The Radio Times Guide to Films gave the film 3/5 stars, writing: "David Farrar is virtually blind and retires to the Riviera where he falls in love with Nadia Gray. Then he tangles with murderers, blackmailers and forgers when he discovers she is the widow of a resistance fighter.
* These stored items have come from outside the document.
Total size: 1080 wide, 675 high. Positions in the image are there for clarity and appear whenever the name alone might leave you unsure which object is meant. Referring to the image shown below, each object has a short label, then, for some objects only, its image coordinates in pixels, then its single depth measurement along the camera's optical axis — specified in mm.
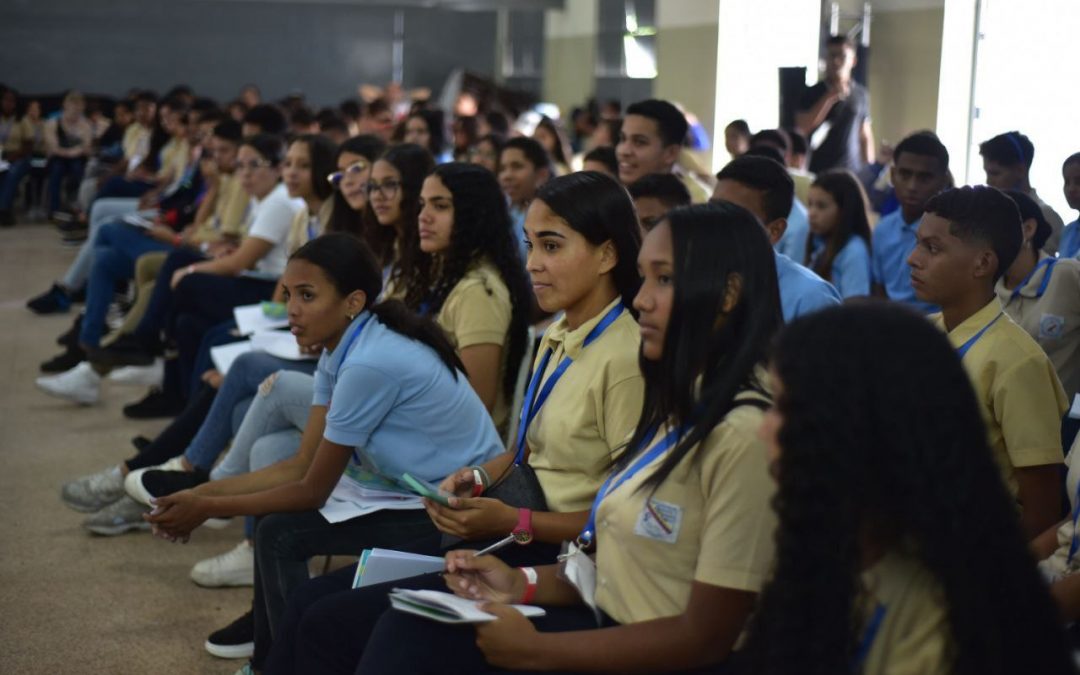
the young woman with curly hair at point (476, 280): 3078
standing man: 6633
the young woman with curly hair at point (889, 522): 1181
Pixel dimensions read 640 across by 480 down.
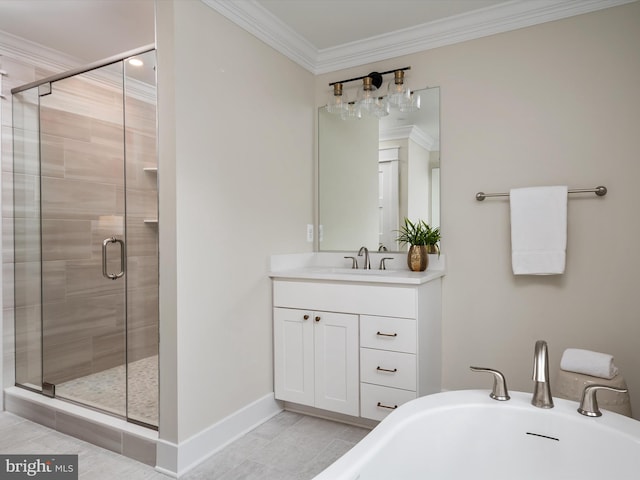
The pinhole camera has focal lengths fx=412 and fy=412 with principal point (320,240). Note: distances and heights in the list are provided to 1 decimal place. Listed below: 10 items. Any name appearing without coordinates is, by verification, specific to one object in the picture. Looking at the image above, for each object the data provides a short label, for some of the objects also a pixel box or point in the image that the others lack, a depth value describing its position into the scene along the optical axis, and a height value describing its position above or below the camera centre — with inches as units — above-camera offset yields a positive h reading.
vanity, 88.4 -23.7
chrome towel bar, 88.1 +9.6
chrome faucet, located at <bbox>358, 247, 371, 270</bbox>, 114.8 -6.6
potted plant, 101.9 -1.9
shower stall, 85.0 -0.4
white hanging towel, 89.7 +1.0
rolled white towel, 75.2 -24.0
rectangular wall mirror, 107.5 +16.5
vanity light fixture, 108.5 +37.1
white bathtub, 49.1 -26.5
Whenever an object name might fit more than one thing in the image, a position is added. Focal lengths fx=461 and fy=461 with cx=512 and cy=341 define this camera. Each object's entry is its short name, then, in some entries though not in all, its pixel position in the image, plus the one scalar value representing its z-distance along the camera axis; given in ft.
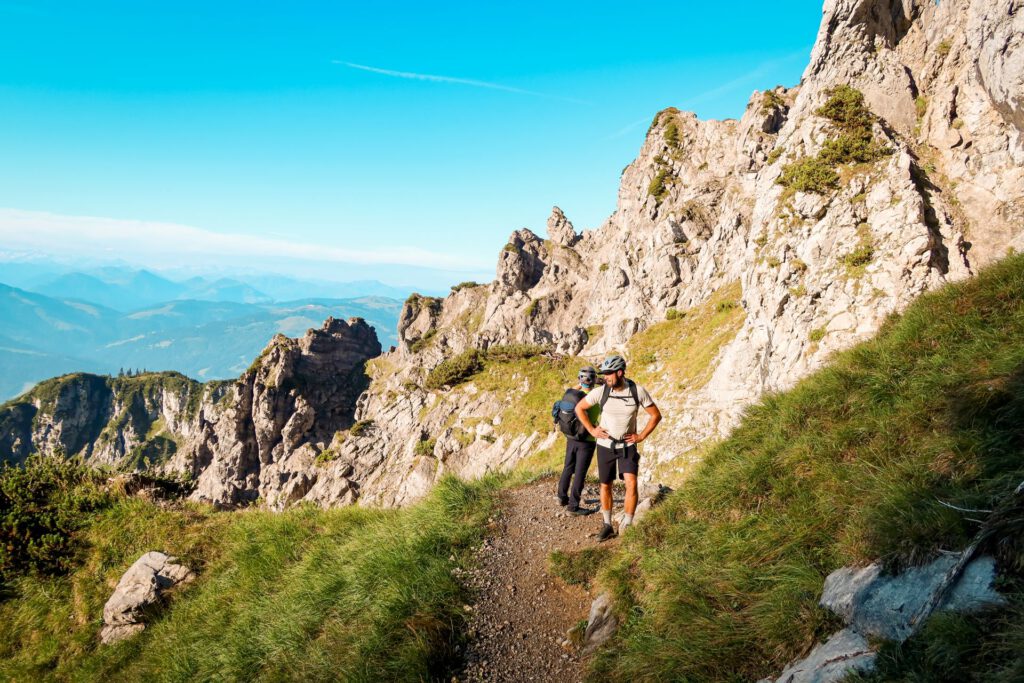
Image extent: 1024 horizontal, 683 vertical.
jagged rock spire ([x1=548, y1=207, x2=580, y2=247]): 283.79
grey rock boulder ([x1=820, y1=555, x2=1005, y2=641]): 11.37
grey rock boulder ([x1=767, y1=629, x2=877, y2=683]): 12.15
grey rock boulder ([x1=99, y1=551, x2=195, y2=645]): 29.68
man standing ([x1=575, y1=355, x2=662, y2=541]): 27.09
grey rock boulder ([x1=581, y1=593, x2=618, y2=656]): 20.07
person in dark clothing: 30.78
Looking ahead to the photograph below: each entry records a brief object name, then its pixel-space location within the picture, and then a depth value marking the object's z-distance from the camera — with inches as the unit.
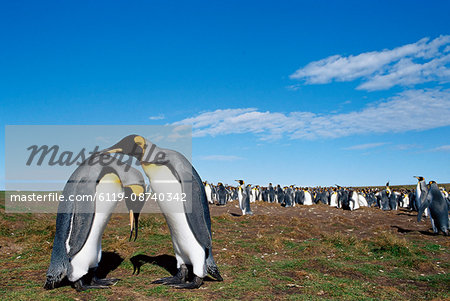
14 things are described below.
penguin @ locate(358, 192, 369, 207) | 1153.4
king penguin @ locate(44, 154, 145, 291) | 175.3
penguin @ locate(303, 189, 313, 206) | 1192.2
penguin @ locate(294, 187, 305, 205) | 1199.7
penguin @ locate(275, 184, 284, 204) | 1208.2
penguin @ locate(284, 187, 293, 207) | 1097.0
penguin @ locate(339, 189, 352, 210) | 1071.2
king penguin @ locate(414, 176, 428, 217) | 586.8
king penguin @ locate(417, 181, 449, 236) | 499.5
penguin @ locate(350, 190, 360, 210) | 1042.1
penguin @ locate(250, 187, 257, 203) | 1295.2
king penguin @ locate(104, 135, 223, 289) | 181.9
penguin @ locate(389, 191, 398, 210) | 1080.2
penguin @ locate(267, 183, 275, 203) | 1274.6
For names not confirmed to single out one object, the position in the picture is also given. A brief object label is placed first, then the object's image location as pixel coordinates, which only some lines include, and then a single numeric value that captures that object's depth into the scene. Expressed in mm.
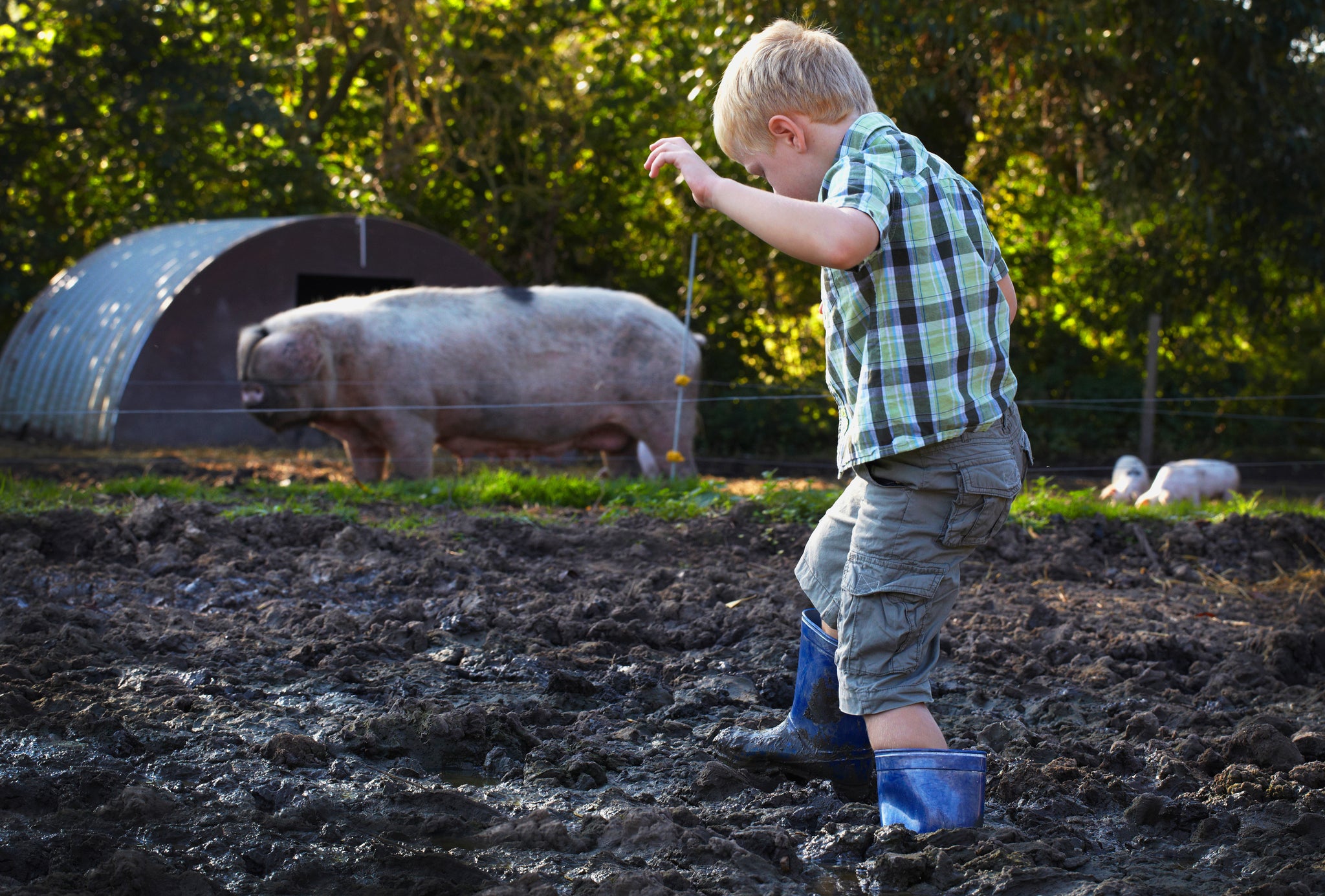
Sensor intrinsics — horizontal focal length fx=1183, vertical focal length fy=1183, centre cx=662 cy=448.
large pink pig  7469
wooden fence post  10297
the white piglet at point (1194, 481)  7539
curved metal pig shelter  9656
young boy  2236
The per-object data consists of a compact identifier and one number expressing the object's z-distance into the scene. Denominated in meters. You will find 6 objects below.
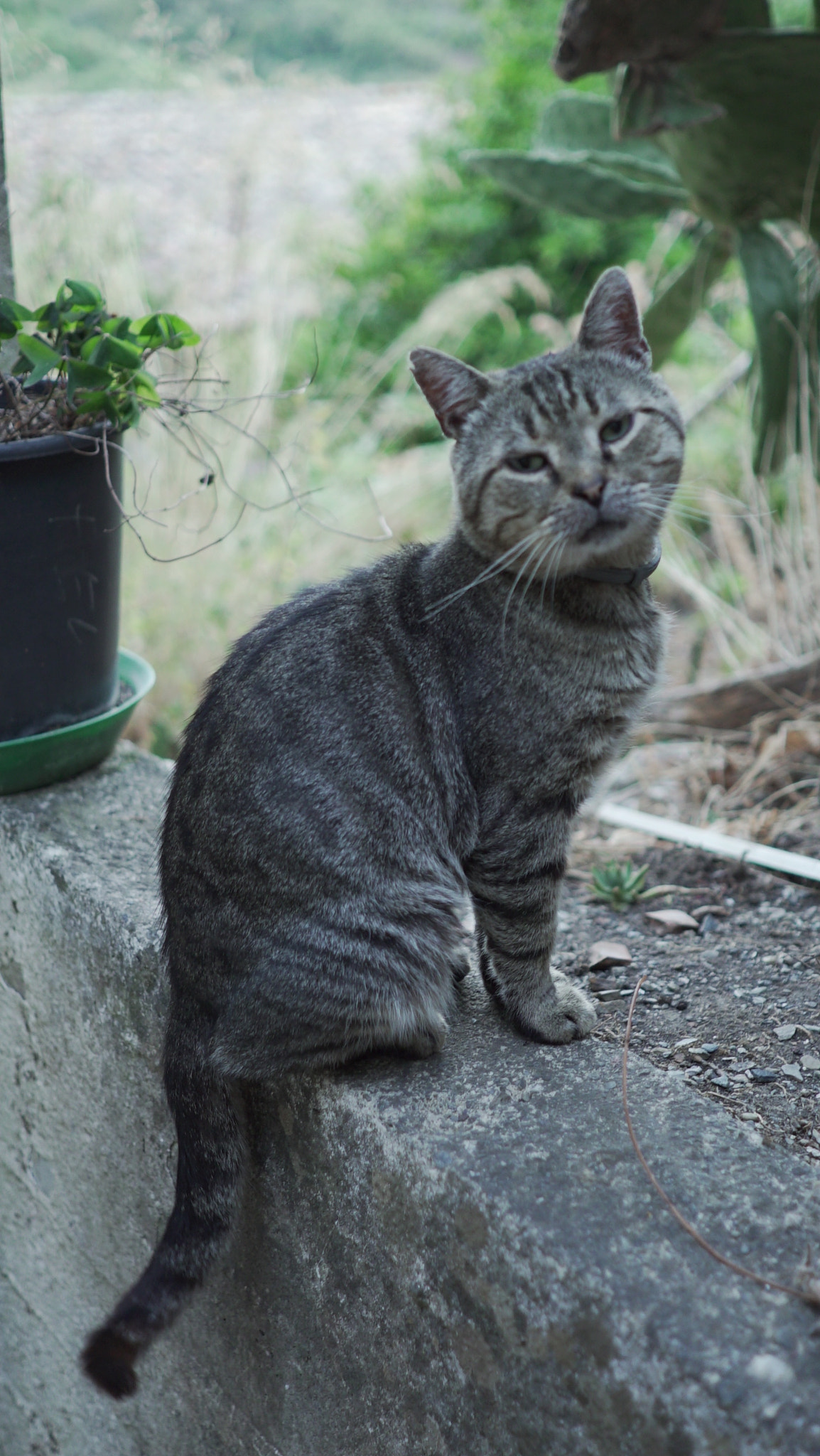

He's pushed off a cliff which forces him to get his sight restored and – very smart this – return to the Riviera still claiming to be blind so that he can trap the dirty rotters."

Leslie Halliwell called the film an "enervated romantic melodrama."

In British Sound Films: The Studio Years 1928–1959 David Quinlan rated the film as "mediocre", writing: "Humourless, rather incredible mystery-drama."

== Releases ==
The film was released theatrically in the United Kingdom on 4 April 1951, in Finland on 19 October 1951, in Sweden on 3 December 1951, in Portugal on 1 June 1952, in the United States on 5 July 1953 and in Denmark on 16 November 1953. It was released in Austria as Nacht ohne Sterne, in Denmark as Natten uden stjerner, in Finland as Tähdetön yö, in Greece as Nyhta horis asteria, in Italy as Notte senza stelle, in Portugal as Quando a Luz Voltou, in Sweden as Natt utan stjärnor, and in West Germany as Nacht ohne Sterne.